Joe Johnson (55) | Image via Getty/Omar Rawlings

Opportunities haven’t been limited to the vets, though. Myles Powell, a former four-year Seton Hall mainstay with the most 3-pointers in school history, signed a deal with the Knicks after going undrafted in 2020. He held his own playing for their G League affiliate in Westchester over the last two seasons, patiently awaiting the day that he would suit up in the pros.


Last weekend, the call finally came. The Philadelphia 76ers had signed Powell to a two-way contract, and he would suit up for his first NBA game on December 20. Though he played eight minutes without recording a stat, he was beyond ecstatic to take the court.

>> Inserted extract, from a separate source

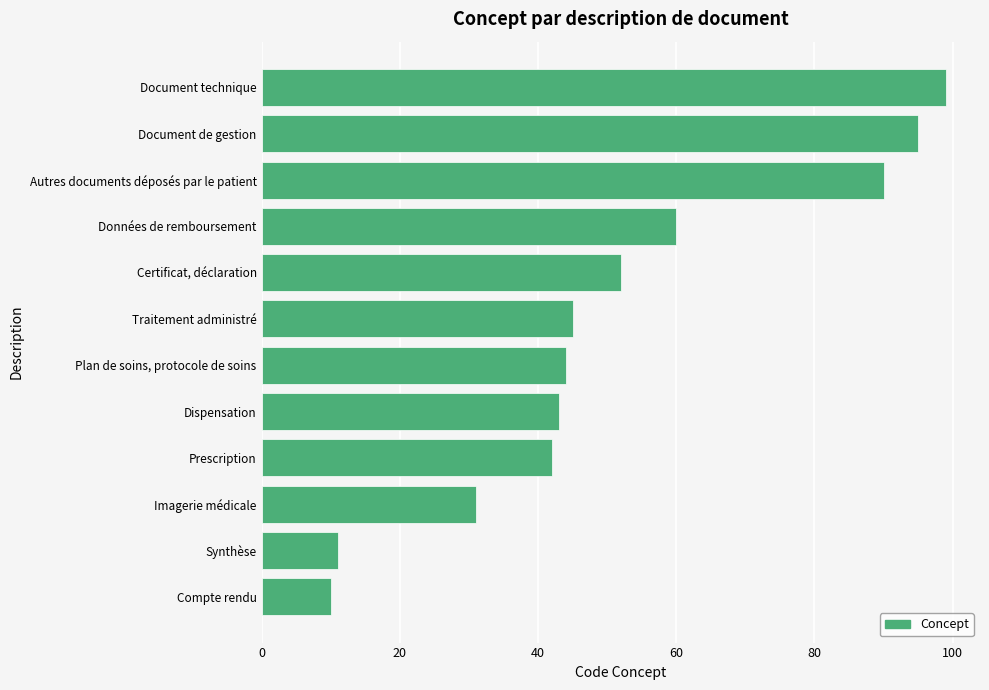

Reading bottom to top, list all the values displayed in this chart.

10	11	31	42	43	44	45	52	60	90	95	99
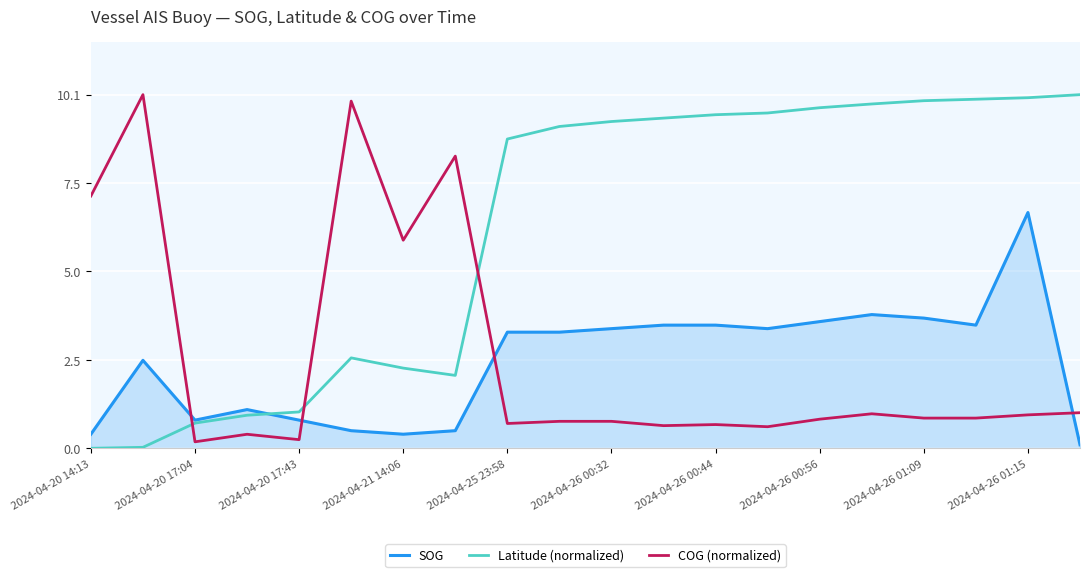

After their last crossing, which series has the higher values: SOG or COG (normalized)?

COG (normalized)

“I got to play with the Blue Coats for a game, and then right after, we flew out, and I was here," Powell said. "So that happened within probably the last 72 hours. It's been a dream come true, though. If I could do it all over again, I would. Like I said, it's definitely something I'll be able to tell my family and my kids about."


COVID-19 is a pervasive and ever-changing situation that the NBA has been forced to adapt to. But it’s also been a boon for so many players that never would have imagined reaching the big stage. It’s clear that these “replacements” will be essential in a war of attrition that the league has never seen before.